# Chaffhaye



## Sweet_Hill (Oct 17, 2016)

Anybody else feeding your goats Chaffhaye? We're staying away from grain, and with as much hay as they were wasting, decided to try it. There seems to be little or no waste, the bags store well, and they eat it up. Anything else they get is what they browse in the pasture. We're trying to keep track of cost to grow them out to slaughter. Based on weight, right now a bag should last a 75 pound goat almost a month. Averaged out, on the high side, should be about 8 bags per goat until slaughter, at 16.50/bag = $132. What is the cost per goat for everyone else? Does this seem too high? Thanks


----------



## lottsagoats1 (Apr 12, 2014)

I used to feed it, but the price was too high to feed it for very long.

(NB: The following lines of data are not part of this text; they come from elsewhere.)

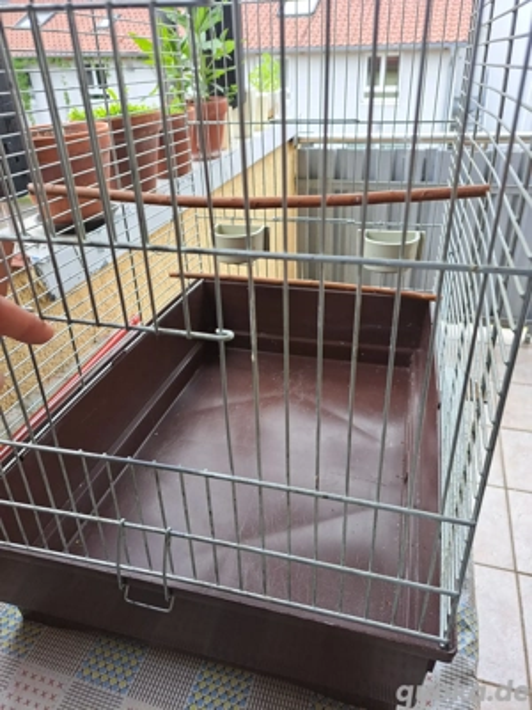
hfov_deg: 56.8
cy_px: 355
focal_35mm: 24
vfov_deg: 71.6
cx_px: 266
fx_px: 492
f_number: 1.8
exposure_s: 1/155
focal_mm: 5.23
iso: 50
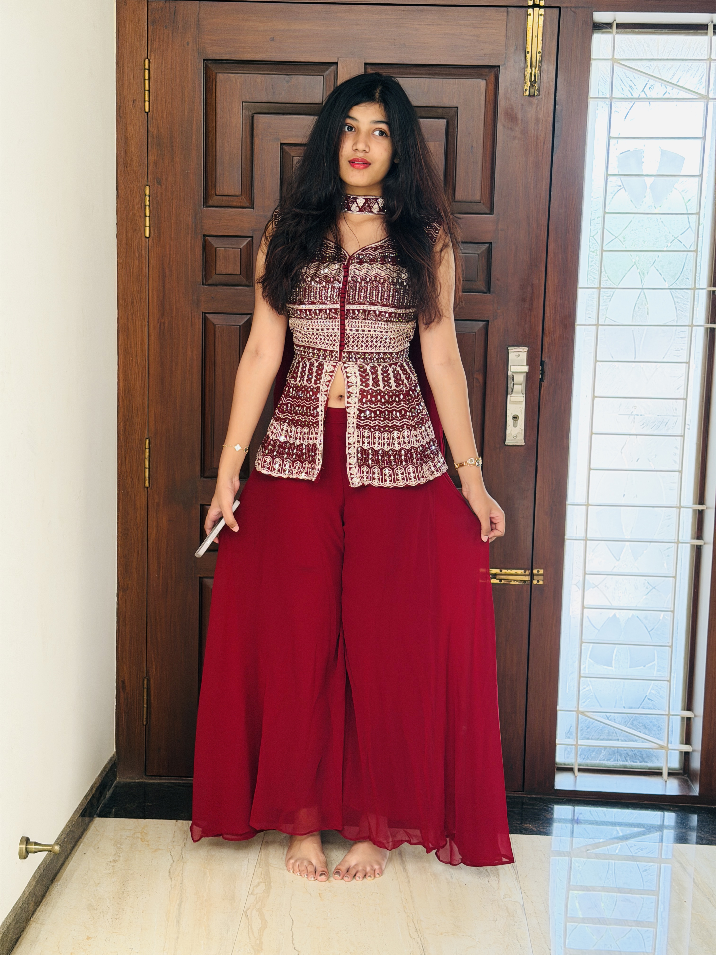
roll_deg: -2.8
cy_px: 478
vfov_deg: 39.7
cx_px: 358
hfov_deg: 30.3
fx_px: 1324
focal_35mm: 48
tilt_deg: -7.8
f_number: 1.78
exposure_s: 1/60
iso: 200
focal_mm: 6.76
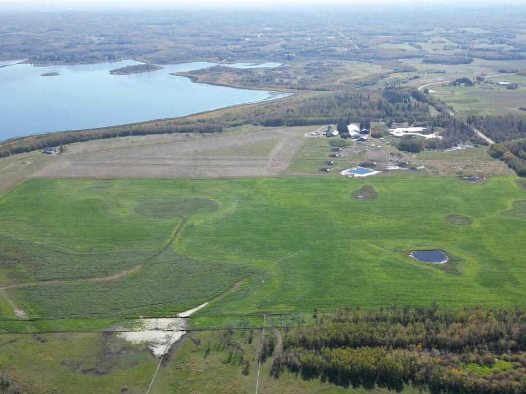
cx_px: 275
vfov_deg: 42.3
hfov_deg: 55.3
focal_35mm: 33
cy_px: 264
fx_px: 501
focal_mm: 6.72
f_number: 1.7
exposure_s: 1/2000
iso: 120
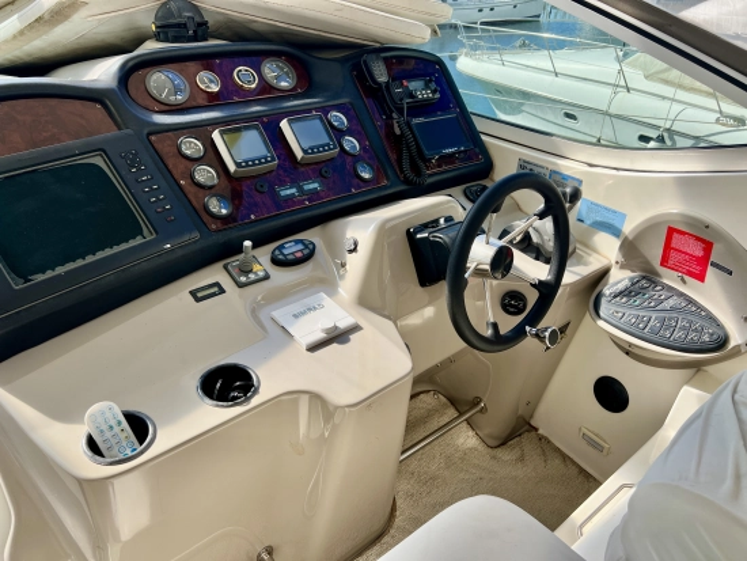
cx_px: 374
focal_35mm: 26
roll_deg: -0.8
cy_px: 280
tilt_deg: -29.9
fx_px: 561
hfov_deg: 67.3
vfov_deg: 53.1
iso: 50
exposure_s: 1/1575
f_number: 1.5
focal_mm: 5.7
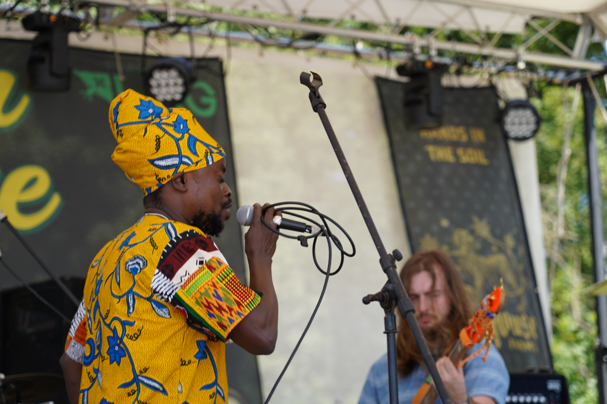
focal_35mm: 105
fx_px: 1770
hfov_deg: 19.5
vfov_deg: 13.0
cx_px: 304
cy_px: 202
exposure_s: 1/200
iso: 100
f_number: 4.5
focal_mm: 105
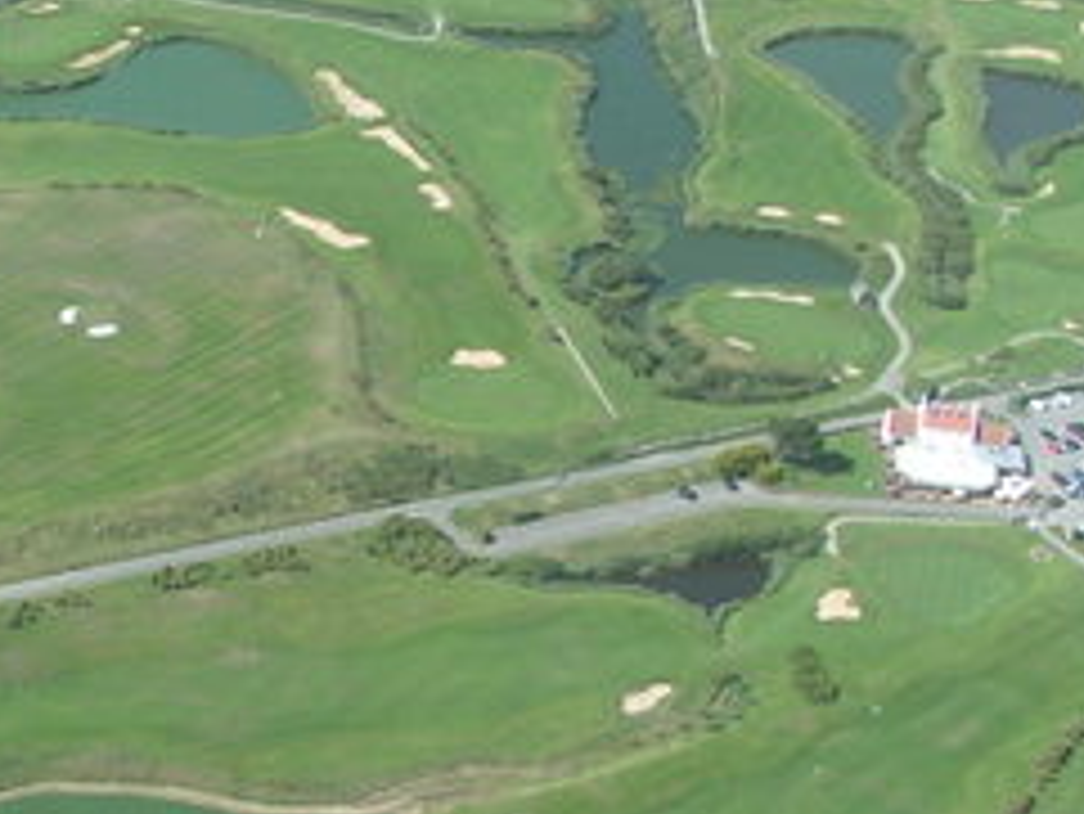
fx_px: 3039
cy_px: 555
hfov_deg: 19.8
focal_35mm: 97
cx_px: 110
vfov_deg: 15.2
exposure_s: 1/200
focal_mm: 5.8
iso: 50
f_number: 5.6
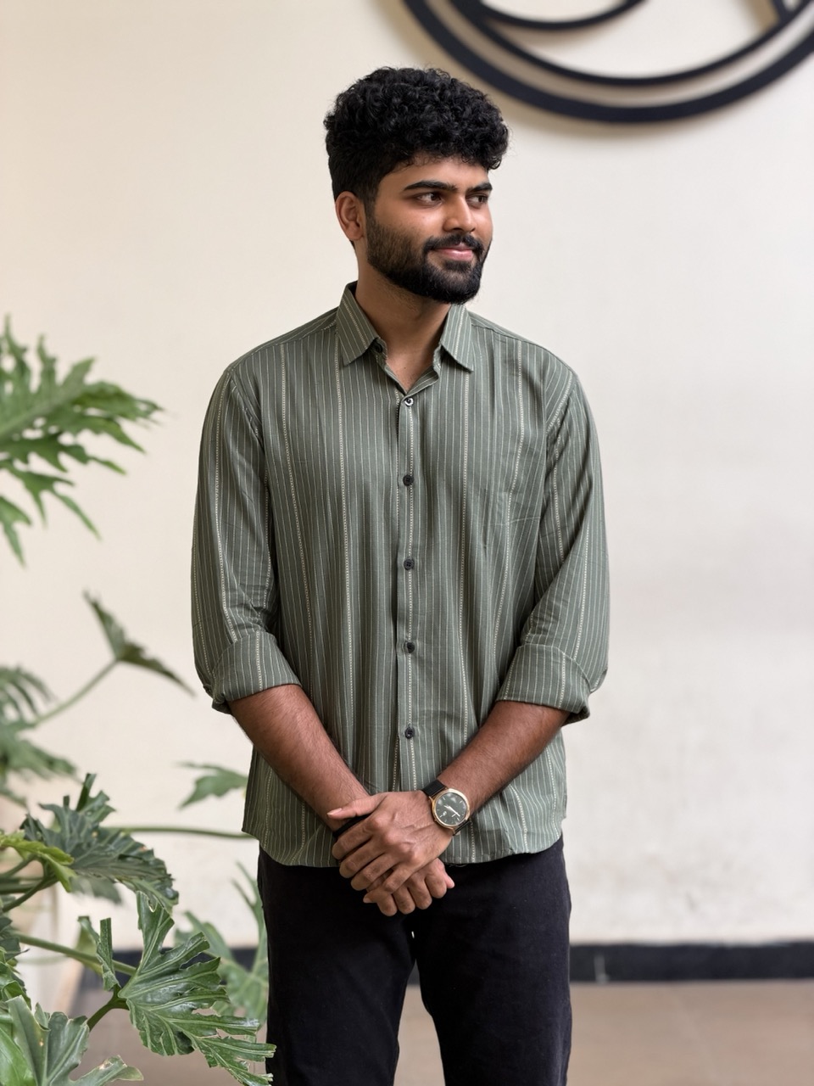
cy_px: 543
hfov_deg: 14.8
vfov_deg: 19.6
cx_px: 407
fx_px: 3135
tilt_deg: -4.4
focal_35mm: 100
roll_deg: -0.1
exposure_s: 1/121
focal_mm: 16.89
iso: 80
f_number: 2.8
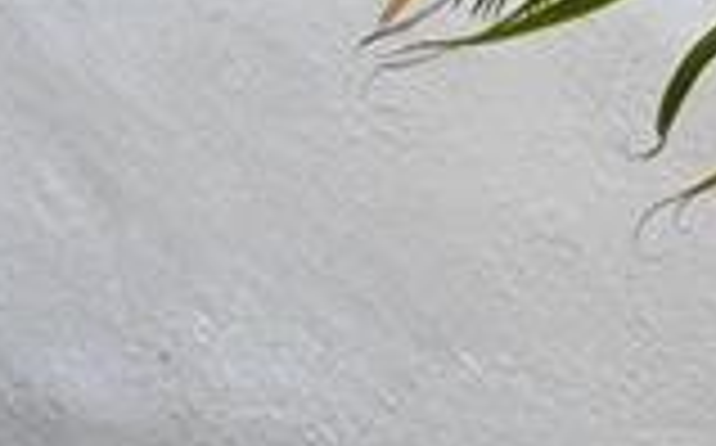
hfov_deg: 12.0
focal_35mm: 164
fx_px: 3197
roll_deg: -0.5
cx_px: -491
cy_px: -915
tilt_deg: -0.1
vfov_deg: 7.1
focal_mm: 6.76
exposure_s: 1/435
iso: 80
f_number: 1.78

They were getting 21.00 a bag, and with 20 goats to feed, the price was just too much. I went back to pellets.

My goats LOVED the Chaffhaye and never left so much as a crumb in the feeder. They looked good and performed well on the milk stand. Too bad it's so pricey.

I never priced out how much it cost to raise them to slaughter (or milk stand).


----------



## Sweet_Hill (Oct 17, 2016)

$20/ bag, Wow! We're lucky enough to live within a 15 minute drive of the only dealer for Northeast Ohio. We're able to buy by the pallet, and save per bag, and no shipping costs. The plan for now is to stick with it, and see how it goes. They do lick the feeder clean!


----------



## happybleats (Sep 12, 2010)

we feed Chaf...we pay 11.10 a bag here...our goats all love it and like yours cleans their plate


----------



## TeyluFarm (Feb 24, 2016)

How much do you feed instead of grain?


----------



## catharina (Mar 17, 2016)

Mine refused to eat it. I tried tearing it up & mixing with grain too. It molded & went to waste. Do you think it was a bad bag to begin with?


----------



## Sweet_Hill (Oct 17, 2016)

TeyluFarm, there is a calculator on the Chaffhaye website to determine how much to feed. I have a scale to weigh it out, and we can adjust their portion accordingly. Example, a 75# goat will get 1.5 lbs/ day.


----------



## Sweet_Hill (Oct 17, 2016)

catharina, are you sure it was mold? There will be yeast in there from the fermentation that looks like white stuff on it, totally fine. Ours wouldn't touch it at first. One came from a farm that fed hay, others were getting goat feed. We took the hay away all together, and once one started eating the Chaffhaye, the others went for it too.


----------



## catharina (Mar 17, 2016)

I took it back to the store to see if I could return it for partial credit & they said it was mold & would kill any animal that ate it. (They also wouldn't even give me store credit) Also I don't think it looked like that when I bought it. I did try to switch from hay to ChaffHay as I don't have a good place to store bales, so that's all there was except their one meal a day of grain. They wouldn't eat it at all & got noisy so I bought real hay & tried adding the ChaffHay to their grain. They were amazingly talented at just picking out all the grain & leaving the shredded chaffhay at the bottom. I can't imagine ever buying any again.


----------



## happybleats (Sep 12, 2010)

> They were amazingly talented at just picking out all the grain & leaving the shredded chaffhay at the bottom


 I make a seed mix of oats barley BOSS and peas..mine would eat around the peas..clean every last seed up and leave a pan of peas lol..so funny.

When we first tried Chaf..I had the same experience as you did Catharina. except our feed store gave us a refund. But when we went non gmo we had to try it again, its the only non gmo alfalfa source...at first some would sniff and walk away...as with any new food, many times it take a few day to convince the goats its yummy lol


----------